Syria today has shed most of the closed, socialist image that characterized it when it was a Soviet ally. Syrians are more a part of the global economy, and want Assad's son and successor, Bashar Assad, to stay on the road of modernization and international cooperation.
This time around, though, the fight is not against an Arab country with which Syria was at odds, as in the 1991 Gulf War. It's over an issue over which the United States and Syria have had long-standing differences: terrorism.
Syria feels the United States has unfairly defined as terrorist the actions of Palestinian and other groups that enjoy Damascus' patronage and which Syria considers freedom fighters struggling against Israeli occupation. Almost daily since the Sept. 11 attacks in the United States, Syria's state-run papers, which reflect the government's views, have stressed Damascus was not deviating from its own definition of terror.
Syria considers the attacks on civilians in the United States acts of terror, but it also believes that Israeli practices against the Palestinians constitute acts of state terrorism.
Syria, like the United States, has an interest in seeing the militant brand of Islam espoused by terror suspect Osama bin Laden crushed.

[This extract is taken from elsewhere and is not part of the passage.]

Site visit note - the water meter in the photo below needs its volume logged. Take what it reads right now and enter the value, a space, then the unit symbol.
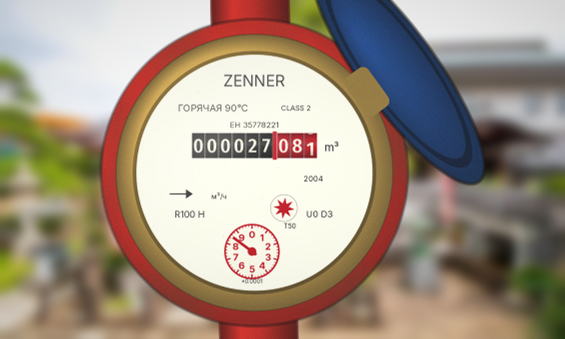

As much as he hates the United States, bin Laden detests secular regimes like the one in Syria.
Syria has had its own confrontation with Islamic militancy. In the 1980s, the government crushed its Sunni Muslim fundamentalist opposition that carried out a spate of car bombings and assassinations starting in the mid-1970s. The government crackdown culminated in a 1982 air and ground attack on the city of Hama, the radicals' stronghold, an action that the West denounced as a human rights violation.
"The Syrians know quite well that if this fundamentalist trend wins, they'll be hurt," said Sarkis Naoum, a political analyst with the Lebanese An-Nahar daily.
But he said Syria's benefits would only be complete if the United States makes concrete moves to end the Arab-Israeli conflict.
"That would allow all (Arab) governments to be more frank, serious and open in their dealings with the United States," Naoum added.
Whatever the outcome of the anti-terror global effort, the Syrian masses this time will learn about it.
Ten years ago, as U.S. warplanes bombed Iraq, few Syrians knew their nation had contributed troops to a massive war. Syrian papers did not cover the conflict, and the only international paper that was sporadically allowed into the country often had its Mideast page blacked out by the censors.
Today, satellite dishes, Arab, American and European publications and a more dynamic state-run television allow Syrians to follow the events minute-by-minute.
Syria's streets also reflect a more consumer-oriented society. Women in cropped shirts shop at trendy stores and people pack new restaurants, no longer shying away from everything American. But not everything has changed.
At a recent promotional event for Betty Crocker, people crowded around a table covered in cake as Arab pop music blared.
"What's this miracle you're talking about?" gasped Rima Zahra, when someone told her she could whip up a cake in minutes by adding just three ingredients to a mix.
Clutching the ends of her Islamic scarf, Rima's mother sampled the cake.
"Ummm. It tastes like a cookie," Ibtisam Zahra said. "But you know what? This American thing is for the pampered and lazy women of our society, not for the real housewife."